Though still masked from the average user, blockchain analysts can use powerful tools to sift through blockchain data and use it to identify the owners of particular addresses. Privacy quickly fades away once a person associates their funds with a service that requires identity verification.
That said, privacy-conscious bitcoin users have access to several tools designed to help them evade the watchful eyes of blockchain snoops. One such privacy-enhancing tool is CoinJoin, a coin-mixing method originally proposed by Gregory Maxwell.
CoinJoin allows bitcoin users to make joint payments, preventing blockchain analysts from identifying a direct link between specific inputs and outputs.

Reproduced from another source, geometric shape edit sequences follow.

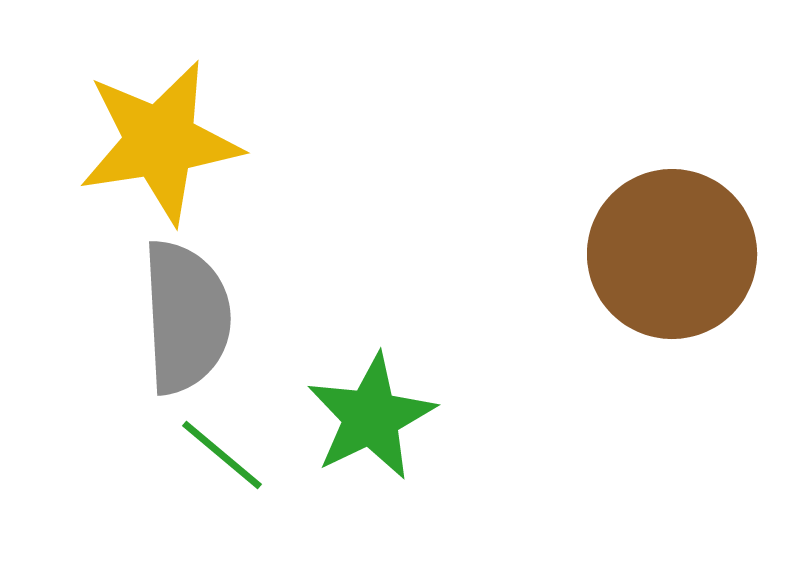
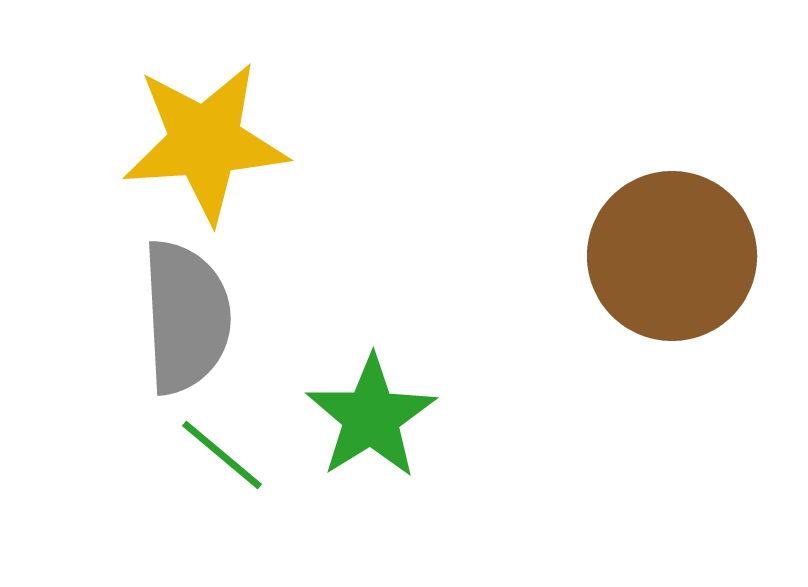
yellow star: moved 45 px right; rotated 5 degrees clockwise
brown circle: moved 2 px down
green star: rotated 6 degrees counterclockwise
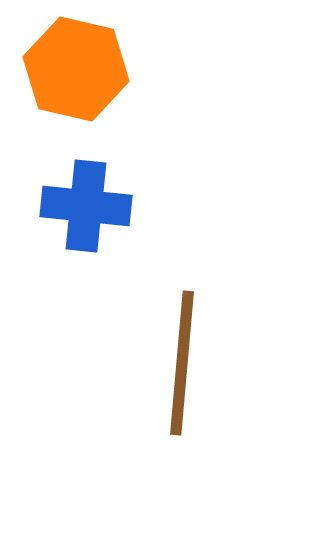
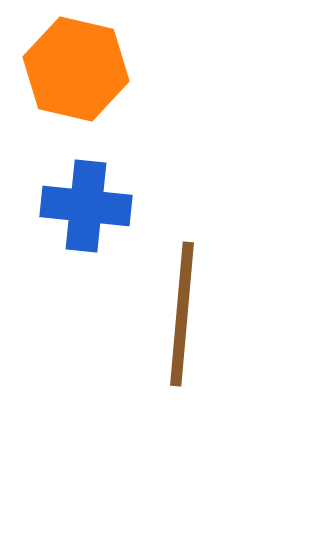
brown line: moved 49 px up
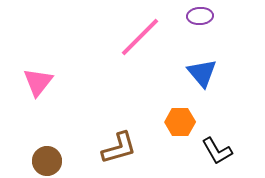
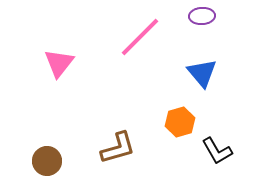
purple ellipse: moved 2 px right
pink triangle: moved 21 px right, 19 px up
orange hexagon: rotated 16 degrees counterclockwise
brown L-shape: moved 1 px left
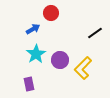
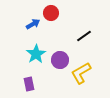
blue arrow: moved 5 px up
black line: moved 11 px left, 3 px down
yellow L-shape: moved 2 px left, 5 px down; rotated 15 degrees clockwise
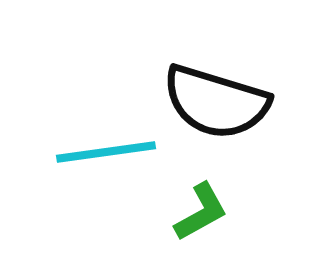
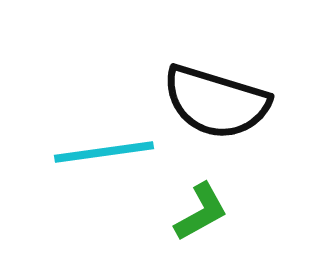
cyan line: moved 2 px left
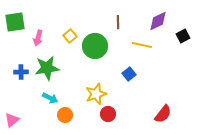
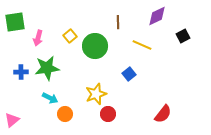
purple diamond: moved 1 px left, 5 px up
yellow line: rotated 12 degrees clockwise
orange circle: moved 1 px up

However, as CoinJoin developer Adam Gibson noted in a recent blog post, these transactions are nevertheless “unambiguously recognizable as CoinJoins” due to the metadata trail that they leave behind. In other words, blockchain analysts know that a CoinJoin transaction has occurred, but — assuming the process was executed properly — they can’t use that knowledge to spy on a particular payment.
But what if there was a way to make bitcoin transactions private by hiding them in plain sight?
Gibson, creator of CoinJoin service JoinMarket, believes this is now possible due to the activation of the Lightning Network (LN), a second-layer Bitcoin scaling solution. While traditional CoinJoin relies on “intrinsic fungibility,” his proposed system, dubbed “CoinJoinXT,” instead gives users “deniability.”
As Gibson explains, blockchain analysts rely on certain assumptions to unmask cryptocurrency users and trace payment flows. The goal for privacy-conscious bitcoin users, then, is to invalidate as all of these assumptions at once so that “no particular contiguous subset on the blockchain flags itself as being such a CoinJoinXT structure.”
This deniability is achieved by adding a new wrinkle to the standard coin-mixing process: a dual-funded LN channel, which, in his words, results in “bleed-through and amplification of off-chain privacy to on-chain” that prevents a blockchain analyst from deciphering the mixed outputs, even in the unlikely event that they manage to identify the transaction graph.
Gibson has a released a simple proof of concept demonstrating that CoinJoinXT is currently possible at a very basic level. However, he said that there is more work to be done to make it fully functional.
“Although it can be done today, there are barriers to making this work well. Ideally we’d have Schnorr key aggregation for multisig, and support for dual funded Lightning channels for the amount decorrelation trick mentioned. Without either of those, such a transaction graph on the blockchain will be somewhat identifiable,” he said, “but I still think there can be a lot of use doing it as an alternative to large sets of clearly identifiable CoinJoins.”